Mark Dawson, the Emerald Hills Elementary School music teacher, was born, raised and graduated from college in New Orleans. His immediate family lives in the city, and when the call came to evacuate, the fear and concern stretched to Bonney Lake.
"My family left at 3 a.m. Sunday," Dawson said. "They heard the mayor was issuing a mandatory evacuation. They knew it would be worse than usual, but no one thought it would be anything like it is."
When the hurricane slammed into the city with winds around 145 mph and a 28-foot storm surge that busted the levees holding water back from Lake Pontchartrain and Lake Maureras, the city Dawson had left fell into a wash of water and chaos.
Dawson saw the elementary school he attended underwater on television, and he could not contact his family. He knew his 53-year-old mother, 92-year-old grandmother, two sisters and a brother, their families, an aunt and other family members had left, but for nearly two days there was no word.
"The cell phones failed," Dawson said. "I got most of my information from the news."
Finally the only communication that would work for Dawson was text messaging, and he was able to contact a family friend and the day after the storm hit he talked to his mother.
"They were in Houston," Dawson said. "They were all in one hotel room, about nine or 10 people and a poodle. My mom saw our house on TV underwater."

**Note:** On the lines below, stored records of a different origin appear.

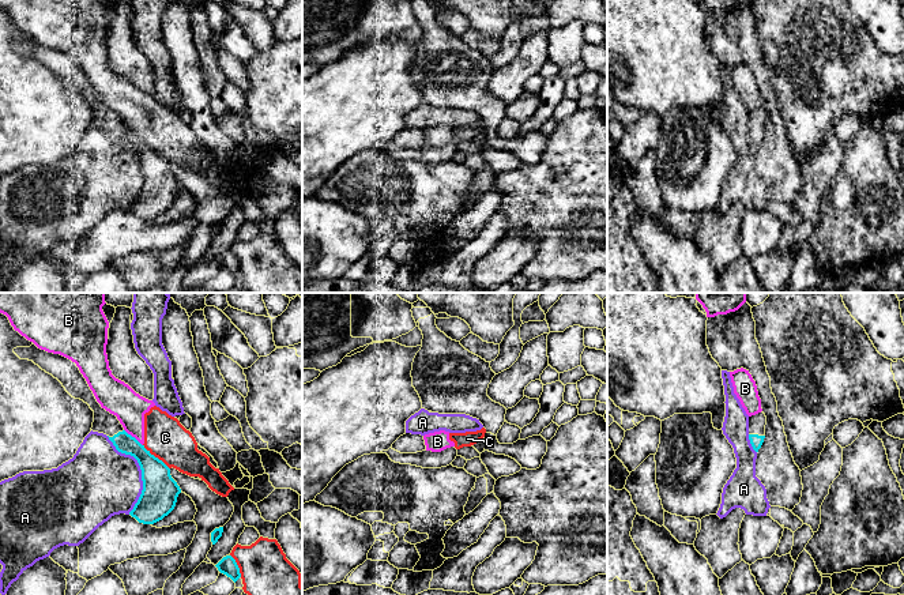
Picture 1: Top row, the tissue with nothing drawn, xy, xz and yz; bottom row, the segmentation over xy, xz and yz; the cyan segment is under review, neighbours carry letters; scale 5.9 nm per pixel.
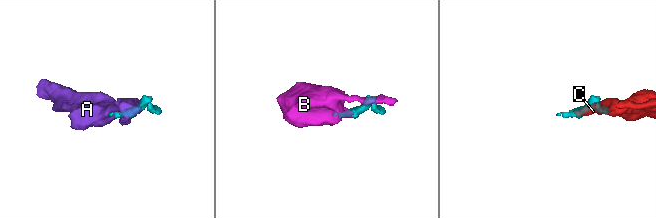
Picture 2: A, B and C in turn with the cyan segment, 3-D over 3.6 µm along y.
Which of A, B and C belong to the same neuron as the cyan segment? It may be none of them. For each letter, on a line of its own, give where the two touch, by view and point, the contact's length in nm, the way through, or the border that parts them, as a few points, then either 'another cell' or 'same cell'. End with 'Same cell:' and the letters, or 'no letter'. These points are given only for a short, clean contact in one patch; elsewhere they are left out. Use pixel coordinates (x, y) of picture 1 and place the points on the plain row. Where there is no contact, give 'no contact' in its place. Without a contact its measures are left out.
A: meets cyan in xy at (142, 166); contact 480 nm long; another cell
B: meets cyan in xy at (134, 132); contact 150 nm long; border along xy (124, 124), (142, 140); another cell
C: meets cyan in xy at (154, 151); contact 220 nm long; another cell
Same cell: no letter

The only family member unable to evacuate was Dawson's niece, Donna Dawson, an Orleans Parish Sheriff's Deputy.
"They didn't evacuate the jail, so she had to stay," Dawson said.
Dawson heard stories on broadcast news of prisoners being taken out of jail and breaking away, but he was able to text message her the morning of Aug. 31 and found the stories were false and his niece was OK.

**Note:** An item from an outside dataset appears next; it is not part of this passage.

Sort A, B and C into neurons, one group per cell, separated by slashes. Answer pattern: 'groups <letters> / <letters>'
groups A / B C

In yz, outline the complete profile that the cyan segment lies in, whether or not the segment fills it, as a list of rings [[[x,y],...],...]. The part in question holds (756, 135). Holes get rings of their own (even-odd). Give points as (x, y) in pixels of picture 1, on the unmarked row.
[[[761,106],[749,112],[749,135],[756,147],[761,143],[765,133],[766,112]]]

By Friday his niece was on her way out of the city and his family had found a second room.
"I'm hoping my niece is on one of the buses," Dawson said. "My mother was able to laugh a little today. She told me she had just gotten her roof repaired. I know she's worried about her house and her job. At some point the bills are going to start coming."
Dawson said people from Emerald Hills Elementary have offered to donate clothing and the children from a school in Texas where he taught before coming to Bonney Lake have collected money for his family.
"People have been very kind," the 33-year-old Dawson said. "It's awful to see this happen to this city I loved. I spent most of my life there and it's gone."